Records supplied:
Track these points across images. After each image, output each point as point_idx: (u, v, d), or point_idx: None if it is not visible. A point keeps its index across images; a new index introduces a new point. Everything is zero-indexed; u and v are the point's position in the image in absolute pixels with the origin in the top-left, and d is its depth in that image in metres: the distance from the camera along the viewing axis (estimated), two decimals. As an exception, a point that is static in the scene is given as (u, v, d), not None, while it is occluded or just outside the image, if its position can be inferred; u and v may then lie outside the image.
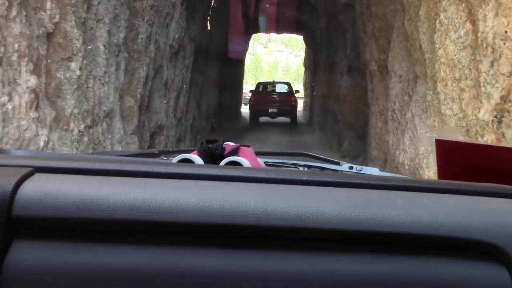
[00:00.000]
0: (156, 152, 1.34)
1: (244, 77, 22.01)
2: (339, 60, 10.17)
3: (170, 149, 1.57)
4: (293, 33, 22.98)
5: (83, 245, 0.50)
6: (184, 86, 8.92)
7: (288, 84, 18.35)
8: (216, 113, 13.36)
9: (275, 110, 15.70)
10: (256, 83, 18.64)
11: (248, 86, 24.34)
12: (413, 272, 0.51)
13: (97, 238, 0.50)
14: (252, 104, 16.25)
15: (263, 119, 16.58)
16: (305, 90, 22.52)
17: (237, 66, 18.15)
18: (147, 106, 7.02)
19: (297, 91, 17.58)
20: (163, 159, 1.20)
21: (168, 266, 0.49)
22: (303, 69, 23.72)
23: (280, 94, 16.65)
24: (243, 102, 20.49)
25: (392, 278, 0.50)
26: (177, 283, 0.49)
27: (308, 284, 0.49)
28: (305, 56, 22.51)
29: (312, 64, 17.94)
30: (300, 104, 20.82)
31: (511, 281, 0.50)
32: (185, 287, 0.49)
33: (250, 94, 17.94)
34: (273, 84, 18.16)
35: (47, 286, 0.48)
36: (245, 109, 20.59)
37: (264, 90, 17.16)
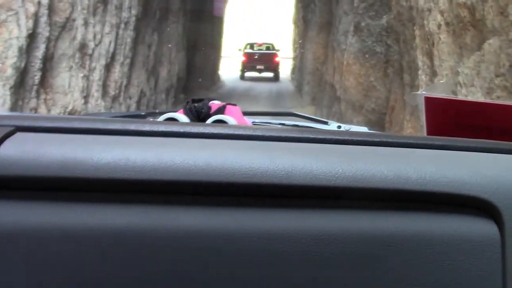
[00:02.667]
0: (143, 113, 1.32)
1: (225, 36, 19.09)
2: (341, 15, 7.42)
3: (157, 111, 1.52)
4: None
5: (66, 205, 0.48)
6: (122, 51, 6.15)
7: (272, 45, 20.08)
8: (182, 81, 10.59)
9: (262, 66, 18.28)
10: (245, 44, 19.98)
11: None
12: (401, 228, 0.50)
13: (80, 197, 0.49)
14: (243, 61, 18.63)
15: (249, 86, 15.92)
16: (294, 50, 19.69)
17: (213, 23, 15.25)
18: (41, 84, 4.30)
19: (278, 50, 19.60)
20: (150, 119, 1.16)
21: (153, 225, 0.48)
22: (291, 26, 20.88)
23: (265, 53, 18.84)
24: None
25: (381, 234, 0.49)
26: (163, 242, 0.47)
27: (296, 241, 0.48)
28: (294, 11, 19.54)
29: (302, 20, 15.19)
30: (287, 65, 20.57)
31: (500, 235, 0.50)
32: (171, 246, 0.47)
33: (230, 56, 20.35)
34: (260, 45, 20.05)
35: (29, 246, 0.46)
36: (227, 73, 18.13)
37: (252, 49, 19.19)
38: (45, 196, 0.49)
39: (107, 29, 5.66)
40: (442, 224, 0.50)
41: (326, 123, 1.25)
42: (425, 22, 2.66)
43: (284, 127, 1.16)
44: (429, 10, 2.62)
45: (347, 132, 0.83)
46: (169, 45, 9.30)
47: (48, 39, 4.35)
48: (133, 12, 6.43)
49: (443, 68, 2.48)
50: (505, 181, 0.52)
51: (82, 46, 5.05)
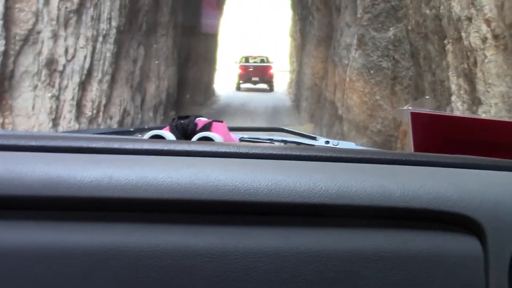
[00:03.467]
0: (132, 129, 1.31)
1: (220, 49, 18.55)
2: (343, 27, 6.82)
3: (146, 127, 1.49)
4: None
5: (49, 224, 0.48)
6: (100, 66, 5.51)
7: (266, 57, 20.94)
8: (172, 97, 9.96)
9: (257, 78, 19.16)
10: (241, 57, 20.74)
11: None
12: (385, 245, 0.49)
13: (63, 216, 0.49)
14: (240, 73, 19.52)
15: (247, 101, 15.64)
16: (291, 64, 19.17)
17: (206, 35, 14.69)
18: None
19: (272, 63, 20.47)
20: (137, 136, 1.14)
21: (136, 243, 0.47)
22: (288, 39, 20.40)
23: (260, 66, 19.76)
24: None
25: (364, 251, 0.49)
26: (146, 260, 0.47)
27: (280, 259, 0.48)
28: (291, 24, 19.04)
29: (299, 33, 14.66)
30: (284, 79, 20.95)
31: (483, 252, 0.50)
32: (154, 264, 0.47)
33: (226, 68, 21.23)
34: (255, 57, 20.87)
35: (12, 266, 0.46)
36: (222, 86, 17.69)
37: (248, 62, 20.04)
38: (27, 215, 0.48)
39: (81, 42, 5.04)
40: (425, 240, 0.50)
41: (314, 138, 1.25)
42: (463, 34, 2.05)
43: (270, 144, 1.13)
44: (469, 18, 2.01)
45: (333, 149, 0.86)
46: (158, 60, 8.69)
47: (5, 54, 3.71)
48: (114, 23, 5.81)
49: (491, 95, 1.85)
50: (487, 197, 0.52)
51: (50, 62, 4.42)
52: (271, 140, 1.22)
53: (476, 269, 0.49)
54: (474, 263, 0.50)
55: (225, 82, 19.21)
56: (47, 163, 0.51)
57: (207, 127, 0.92)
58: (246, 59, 20.12)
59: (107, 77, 5.78)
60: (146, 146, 0.57)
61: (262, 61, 20.10)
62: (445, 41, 2.27)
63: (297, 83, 14.88)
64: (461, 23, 2.05)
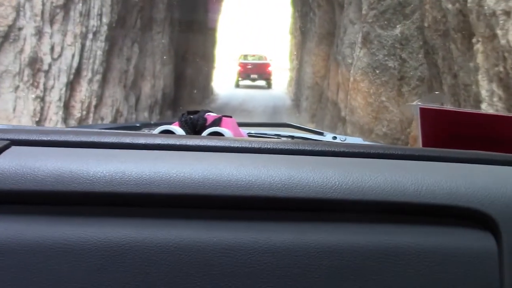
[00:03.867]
0: (138, 125, 1.30)
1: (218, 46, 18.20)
2: (346, 24, 6.50)
3: (152, 122, 1.53)
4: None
5: (62, 219, 0.48)
6: (90, 65, 5.20)
7: (264, 56, 21.27)
8: (169, 96, 9.64)
9: (255, 75, 19.59)
10: (240, 55, 21.12)
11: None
12: (398, 240, 0.49)
13: (76, 211, 0.49)
14: (239, 70, 19.91)
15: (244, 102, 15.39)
16: (291, 61, 18.86)
17: (205, 33, 14.37)
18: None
19: (270, 60, 20.79)
20: (144, 131, 1.15)
21: (149, 238, 0.47)
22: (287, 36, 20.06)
23: (259, 63, 20.07)
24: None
25: (378, 246, 0.49)
26: (160, 255, 0.47)
27: (294, 254, 0.48)
28: (291, 21, 18.70)
29: (300, 31, 14.34)
30: (283, 77, 20.63)
31: (497, 247, 0.50)
32: (168, 259, 0.47)
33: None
34: (253, 55, 21.26)
35: (26, 261, 0.46)
36: (221, 84, 17.40)
37: (247, 60, 20.50)
38: (40, 210, 0.48)
39: (69, 40, 4.72)
40: (439, 236, 0.50)
41: (322, 133, 1.24)
42: (499, 32, 1.74)
43: (280, 139, 1.12)
44: (507, 13, 1.70)
45: (342, 144, 0.88)
46: (153, 58, 8.37)
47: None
48: (105, 20, 5.49)
49: (534, 105, 1.55)
50: (501, 192, 0.52)
51: (33, 61, 4.10)
52: (279, 136, 1.21)
53: (490, 264, 0.49)
54: (488, 258, 0.49)
55: (224, 80, 18.97)
56: (60, 158, 0.51)
57: (216, 122, 0.91)
58: (245, 57, 20.60)
59: (98, 77, 5.46)
60: (158, 141, 0.57)
61: (260, 58, 20.46)
62: (474, 40, 1.97)
63: (297, 82, 14.55)
64: (496, 19, 1.74)
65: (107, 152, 0.54)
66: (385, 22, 5.48)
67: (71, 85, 4.88)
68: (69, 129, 1.16)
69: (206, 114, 0.93)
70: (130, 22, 6.80)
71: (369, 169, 0.53)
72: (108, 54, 5.84)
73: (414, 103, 0.88)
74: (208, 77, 15.84)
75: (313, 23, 10.45)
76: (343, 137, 1.20)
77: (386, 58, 5.44)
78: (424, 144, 0.83)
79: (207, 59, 15.42)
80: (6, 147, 0.52)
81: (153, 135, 0.68)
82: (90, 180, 0.48)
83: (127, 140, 0.57)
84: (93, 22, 5.20)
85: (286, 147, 0.58)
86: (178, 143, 0.57)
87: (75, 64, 4.86)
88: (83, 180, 0.48)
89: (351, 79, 5.91)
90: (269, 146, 0.58)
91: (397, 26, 5.38)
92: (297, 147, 0.58)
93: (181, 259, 0.46)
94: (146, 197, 0.48)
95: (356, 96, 5.81)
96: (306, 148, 0.59)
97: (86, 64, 5.14)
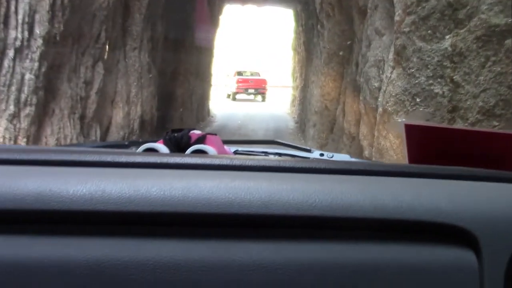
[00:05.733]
0: (126, 143, 1.30)
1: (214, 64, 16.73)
2: (371, 35, 4.92)
3: (140, 140, 1.50)
4: (280, 5, 17.35)
5: (42, 237, 0.48)
6: (12, 95, 3.61)
7: (259, 73, 22.62)
8: (150, 124, 8.04)
9: (252, 90, 20.79)
10: (236, 71, 21.92)
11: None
12: (378, 257, 0.49)
13: (56, 230, 0.48)
14: (237, 86, 20.87)
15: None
16: (294, 80, 17.44)
17: (199, 50, 12.89)
18: None
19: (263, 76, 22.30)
20: (131, 149, 1.13)
21: (129, 256, 0.47)
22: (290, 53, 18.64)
23: (256, 79, 21.33)
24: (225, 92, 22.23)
25: (358, 263, 0.48)
26: (139, 273, 0.46)
27: (274, 271, 0.48)
28: (293, 36, 17.26)
29: (304, 46, 12.88)
30: (285, 95, 19.61)
31: (477, 263, 0.49)
32: (147, 278, 0.46)
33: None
34: (249, 72, 22.41)
35: (4, 280, 0.45)
36: (218, 103, 16.10)
37: (244, 76, 21.55)
38: (20, 229, 0.48)
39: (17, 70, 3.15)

Exercise details:
Exact copy, pictures excluded: repeat the lines from the top of the material through the line with "15: (263, 119, 16.58)".

Answer for this exercise:
Track these points across images. After each image, output each point as point_idx: (u, v, d), or point_idx: None if it is not visible. A point keeps its index across images; a new index introduces a new point. Everything is zero-indexed; u and v are the point's position in the image in absolute pixels with the origin in the top-left, and d is its depth in that image in metres: the distance from the camera along the viewing axis (estimated), two decimals. As an exception, a point that is static in the scene is given as (u, v, d), not None, while it is occluded or just outside the image, if its position can be inferred; u and v may then lie outside the image.
[00:00.000]
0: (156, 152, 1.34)
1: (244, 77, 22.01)
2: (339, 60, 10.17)
3: (170, 149, 1.57)
4: (293, 33, 22.98)
5: (83, 245, 0.50)
6: (184, 86, 8.92)
7: (288, 84, 18.35)
8: (216, 113, 13.36)
9: (275, 110, 15.70)
10: (256, 83, 18.64)
11: (248, 86, 24.34)
12: (413, 272, 0.51)
13: (97, 238, 0.50)
14: (252, 104, 16.25)
15: (263, 119, 16.58)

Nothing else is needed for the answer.